Matthew Scroggs contributed to core finite element libraries such as FEniCS/dolfinx and FEniCS/ffcx, building features and resolving bugs to improve code reliability and maintainability. He refactored Python and C++ code to enable dynamic shape handling in element interfaces, centralized quadrature logic using Basix, and enhanced XDMF I/O for serendipity meshes. His work included explicit data type management in scientific computing tests, robust kernel generation for mixed-dimensional integrals, and domain validation in expression handling. By focusing on code generation, library integration, and test management, Matthew delivered technically sound solutions that reduced maintenance overhead and improved downstream interoperability.

Concise monthly summary for 2025-10 focused on reliability and correctness improvements in DolfinX Expression handling.
Concise monthly summary for 2025-10 focused on reliability and correctness improvements in DolfinX Expression handling.

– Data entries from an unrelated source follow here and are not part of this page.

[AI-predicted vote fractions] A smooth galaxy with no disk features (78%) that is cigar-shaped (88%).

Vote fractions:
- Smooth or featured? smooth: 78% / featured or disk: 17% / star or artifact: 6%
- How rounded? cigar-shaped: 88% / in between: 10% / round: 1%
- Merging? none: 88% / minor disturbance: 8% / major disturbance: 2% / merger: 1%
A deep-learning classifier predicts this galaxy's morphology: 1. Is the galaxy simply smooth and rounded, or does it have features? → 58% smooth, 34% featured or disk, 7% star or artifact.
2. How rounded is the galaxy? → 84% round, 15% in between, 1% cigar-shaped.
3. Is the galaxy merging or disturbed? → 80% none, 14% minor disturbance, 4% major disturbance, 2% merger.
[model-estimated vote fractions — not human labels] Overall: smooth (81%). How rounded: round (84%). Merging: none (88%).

Monthly performance summary for 2025-06 focused on feature delivery and technical impact for FEniCS/dolfinx.
Monthly performance summary for 2025-06 focused on feature delivery and technical impact for FEniCS/dolfinx.
April 2025 monthly summary for FEniCS/dolfinx: Key deliverable focused on improving VTK-HDF test reliability by explicitly specifying the data type (dtype) when creating finite element forms in the vtkhdf test, aligning data handling between reference and read meshes and reducing floating-point precision discrepancies in volume and surface metric comparisons. This change enhances test stability, reduces flaky failures, and increases confidence in numerical results when validating code changes in the dolfinx repository.

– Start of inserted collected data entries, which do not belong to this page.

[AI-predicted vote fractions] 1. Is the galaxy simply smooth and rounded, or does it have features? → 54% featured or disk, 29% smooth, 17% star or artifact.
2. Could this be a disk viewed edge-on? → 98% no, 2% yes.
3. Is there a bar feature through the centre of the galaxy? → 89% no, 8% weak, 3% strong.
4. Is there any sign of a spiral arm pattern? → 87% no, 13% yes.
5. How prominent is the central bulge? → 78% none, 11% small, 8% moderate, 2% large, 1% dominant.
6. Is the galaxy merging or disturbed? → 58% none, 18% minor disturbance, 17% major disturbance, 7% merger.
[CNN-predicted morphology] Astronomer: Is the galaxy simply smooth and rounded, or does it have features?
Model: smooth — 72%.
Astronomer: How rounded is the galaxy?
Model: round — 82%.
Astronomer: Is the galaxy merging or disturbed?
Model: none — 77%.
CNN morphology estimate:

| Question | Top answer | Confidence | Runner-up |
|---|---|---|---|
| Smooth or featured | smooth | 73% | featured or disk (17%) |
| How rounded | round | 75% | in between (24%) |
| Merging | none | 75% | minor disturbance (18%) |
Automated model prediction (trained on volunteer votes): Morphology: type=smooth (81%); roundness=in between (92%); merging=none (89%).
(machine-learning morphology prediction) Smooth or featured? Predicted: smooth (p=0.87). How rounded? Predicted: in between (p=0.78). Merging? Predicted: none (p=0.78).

April 2025 monthly summary for FEniCS/dolfinx: Key deliverable focused on improving VTK-HDF test reliability by explicitly specifying the data type (dtype) when creating finite element forms in the vtkhdf test, aligning data handling between reference and read meshes and reducing floating-point precision discrepancies in volume and surface metric comparisons. This change enhances test stability, reduces flaky failures, and increases confidence in numerical results when validating code changes in the dolfinx repository.
March 2025: Delivered per-facet kernel generation for discontinuous-space (ds) integrals in prism and pyramid cells within FEniCS/ffcx. This feature creates distinct kernels for each facet type, updating the intermediate representation (IR) and C code generation to accommodate per-facet kernels. The work improves correctness and sets the stage for targeted performance optimizations in heterogeneous topologies and mixed-dimensional integrals, strengthening the project's code-generation reliability and future scalability.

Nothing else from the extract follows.